I shone the light on my own scuffed Nikes and recognized them as a pair Josh had left behind.
“Is your phone out?” I asked Kwan.
“Look across the canyon,” he said. “Everything is out.”
Through a gap
between two fences I could see the west rim of the canyon, where far grander houses than ours commanded breathtaking views. Darkness. The October night was beautiful, cool and mild. Without the distracting blaze of city lights, the stars glittered in the deep blue sky. A damp herbal smell came up from the undergrowth. I reached down, tore a sprig of rosemary from a bush and crushed it between my fingers. The scent calmed me.
“Spooky, huh?” Kwan said. “Like the city was clubbed in its sleep.”
“Did you feel anything strange in your house after the quake?”
“Like what?”
“I’m not sure,” I said. “Like a ghost?”
Kwan laughed. “Something must’ve come down on your head, Rios.”

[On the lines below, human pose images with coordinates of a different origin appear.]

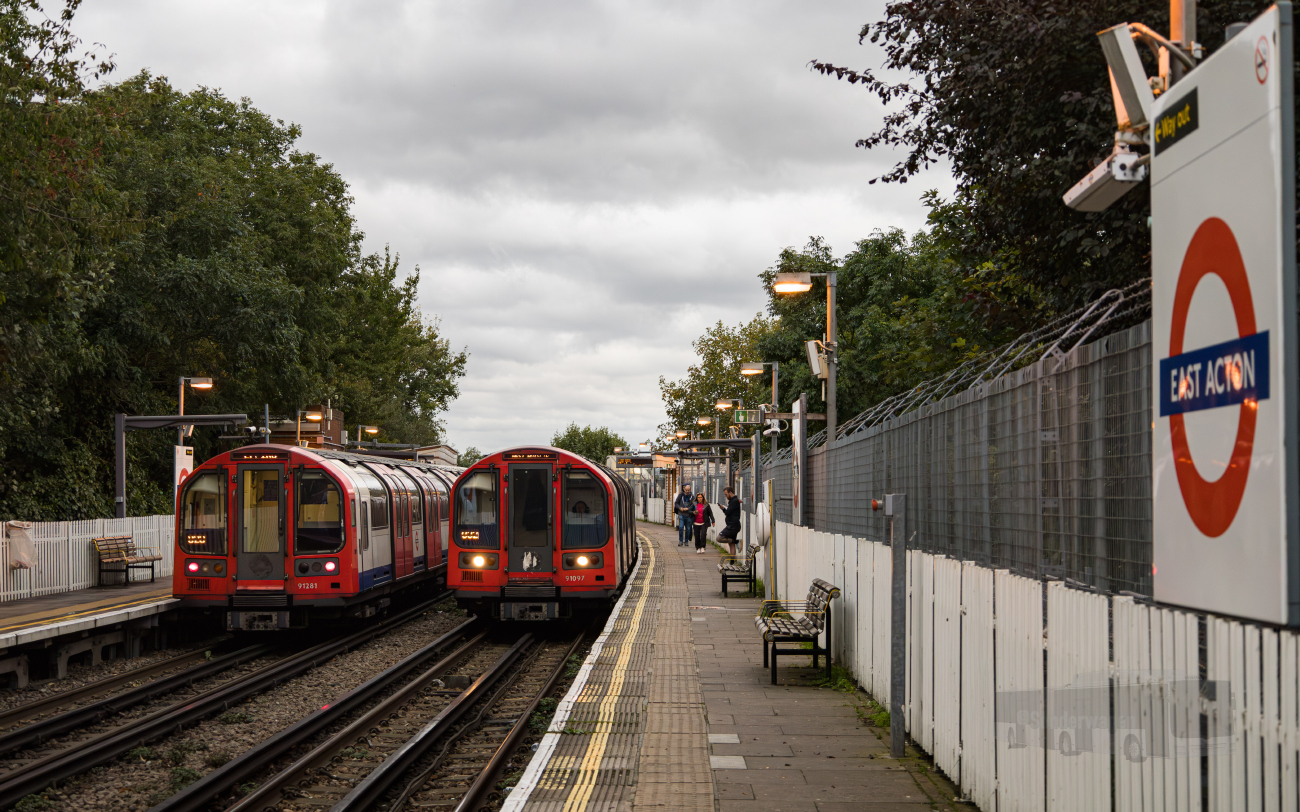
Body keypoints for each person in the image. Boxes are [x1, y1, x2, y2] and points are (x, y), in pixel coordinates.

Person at [717, 486, 741, 556]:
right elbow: (728, 512)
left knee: (719, 538)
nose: (725, 496)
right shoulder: (733, 501)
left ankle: (737, 541)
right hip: (734, 525)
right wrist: (723, 508)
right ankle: (732, 562)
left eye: (726, 494)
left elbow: (727, 513)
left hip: (732, 526)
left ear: (730, 493)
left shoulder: (734, 501)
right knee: (731, 544)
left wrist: (724, 509)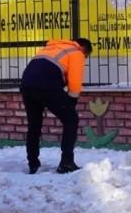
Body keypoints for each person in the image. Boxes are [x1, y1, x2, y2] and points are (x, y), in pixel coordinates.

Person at [20, 38, 92, 174]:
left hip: (26, 84)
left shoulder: (51, 48)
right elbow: (75, 82)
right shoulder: (76, 52)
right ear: (83, 48)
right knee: (71, 119)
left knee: (34, 124)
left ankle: (33, 163)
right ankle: (66, 162)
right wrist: (72, 103)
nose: (84, 58)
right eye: (86, 56)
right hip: (46, 84)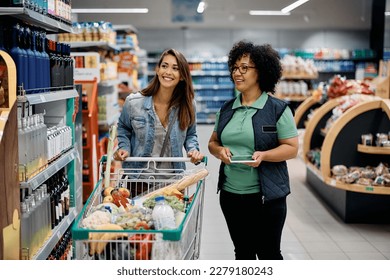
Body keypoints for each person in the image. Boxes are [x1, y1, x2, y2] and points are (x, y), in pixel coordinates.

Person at [208, 40, 298, 260]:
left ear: (262, 72)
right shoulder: (227, 108)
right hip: (230, 196)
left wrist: (265, 156)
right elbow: (213, 142)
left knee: (268, 254)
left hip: (266, 198)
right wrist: (219, 151)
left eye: (245, 68)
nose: (237, 73)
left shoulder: (277, 109)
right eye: (235, 68)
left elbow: (292, 148)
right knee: (243, 253)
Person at [113, 48, 204, 195]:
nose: (168, 72)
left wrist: (193, 150)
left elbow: (190, 134)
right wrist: (124, 148)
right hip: (139, 181)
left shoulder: (187, 105)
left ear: (182, 76)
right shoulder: (134, 102)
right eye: (164, 66)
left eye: (175, 68)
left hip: (173, 183)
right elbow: (124, 128)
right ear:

I felt the bump on my forehead where I’d hit the closet door. “Maybe so. Maybe I just imagined it.”
Mrs. Byrne was sitting on her porch steps reading her Bible by candlelight. She was an old woman, her mottled, veiny face framed by stiff white tufts of hair. She had lived in Los Angeles for over forty years, but still pronounced the name of the city with a hard Midwestern “g.” Once or twice a month she went door to door with a sheaf of religious tracts of the hell-and-brimstone variety, and raved at the neighbors polite enough to let her in about God, Satan, kikes, spies, niggers and chinks. I barred the door when I saw her coming but Kwan, whom she usually caught while he was out gardening, suffered her rants with good humor. When I kidded him about it, he said she was lonely. With good reason, I replied.
“Mrs. Byrne, are you okay?” Kwan asked.
She looked at him with rheumy eyes and said, “Didn’t I tell you, Kwan, it’s the last days. Earthquakes, fires, plague.” Her voice got high and a little crazy. “Jesus is coming.”
“Just in case he doesn’t come tonight, I’m going to shut off your gas,” he said. “Keep an eye on her, Henry.”